Project Rider
Overview
I worked on a 2D warehouse arcade prototype game in the last couple months. I had a lot of fun making this one since I got to design a vehicle control movement system for the first time ever. It was a blast! I intended for the gameplay loop to be simple but with some added challenge to it and I am happy with how it turned out.
Goal
The objective of the game is to pick up an order which contains a certain amount of items to pick throughout the level and get those items delivered to the drop off zone. There is a timer that counts down and the player should try and complete as many orders as they can before the timer is up.
Gameplay loop flowchart
Player Movement
This was the part that I was most excited to work on as I have never created a vehicle movement system before. I took a while exploring various other arcade games and saw how they felt to drive around. I landed on a somewhat tank control movement where the player has a gas and a reverse button and can only steer using the left and right direction. The player also can only rotate when the gas or reverse button is held down. You can see how the movement look in any video that I will post in this blog entry.
Controller Support
Playing this game with controller was something that I wanted from the get go. With unity’s new input system it made it very easy to implement controller support. I just had to assign what buttons worked for moving forward, backwards and steering. Currently only have the player movement working with controllers and I am happy how well it has worked out at this point in the prototype.
Random Pick Spawner
I made a system where a random amount of items are spawned at a random location in a list of locations available. How this system works is I have an item prefab and when the player picks up a new order it will randomly choose between a min and max number of items to spawn. The locations are stored in a list and those items will spawn at one of those locations that are not currently taken.
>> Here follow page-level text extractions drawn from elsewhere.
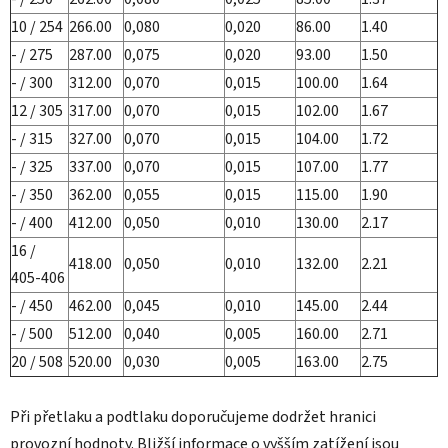
10 / 254
266.00
0,080
0,020
86.00
1.40
- / 275
287.00
0,075
0,020
93.00
1.50
- / 300
312.00
0,070
0,015
100.00
1.64
12 / 305
317.00
0,070
0,015
102.00
1.67
- / 315
327.00
0,070
0,015
104.00
1.72
- / 325
337.00
0,070
0,015
107.00
1.77
- / 350
362.00
0,055
0,015
115.00
1.90
- / 400
412.00
0,050
0,010
130.00
2.17
16 /
418.00
0,050
0,010
132.00
2.21
405-406
- / 450
462.00
0,045
0,010
145.00
2.44
- / 500
512.00
0,040
0,005
160.00
2.71
20 / 508
520.00
0,030
0,005
163.00
2.75
Při přetlaku a podtlaku doporučujeme dodržet hranici
provozní hodnoty. Bližší informace o vyšším zatížení jsou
It does randomly choose the locations also instead of spawning them in the same order over and over. The video below is a showcase of the spawner system at its early stages.
The blue box is where the player must enter to pick the order up and that will trigger the spawner system to spawn them items.
The white squares are the locations where the items will spawn at.
The yellow squares are the actual item being spawned at the spawn point locations.
Pick Spawner Code Sample
This is the script that handles how the items are spawned and where they will be spawned at. I have a array of transforms which is all of the spawn points and a game object which is the prefab to spawn at those spawn points. I have two functions on how it is handled. One function to choose the location which chooses a random location to be spawned at and the other function to handle the actual spawning of the prefab.
Gameplay Loop Testing
I got the player movement working, I got my spawner working. Only thing I need to complete is a full gameplay loop where the player picks the orders up, gets the items, and then drops them off.
How I handled getting orders and dropping off orders is by creating trigger zones. The zone that is blue in the video is picking the order up, while the green zone is dropping the order off. This was really easy to get up and running as I had the zones detect if the player has entered that zone. If the player entered that zone, handle the functionality.
Countdown Timer
The game was pretty fun as it was but, I felt it was still missing something. That is when the countdown timer was born. It added a feeling of the game being frantic and a need to finish the orders before the time is up. I designed the timer to start when the player clicks a button to start the level and stop when reaching zero. When the timer reaches zero the player will stop moving and the game over screen will display any stats for that current run.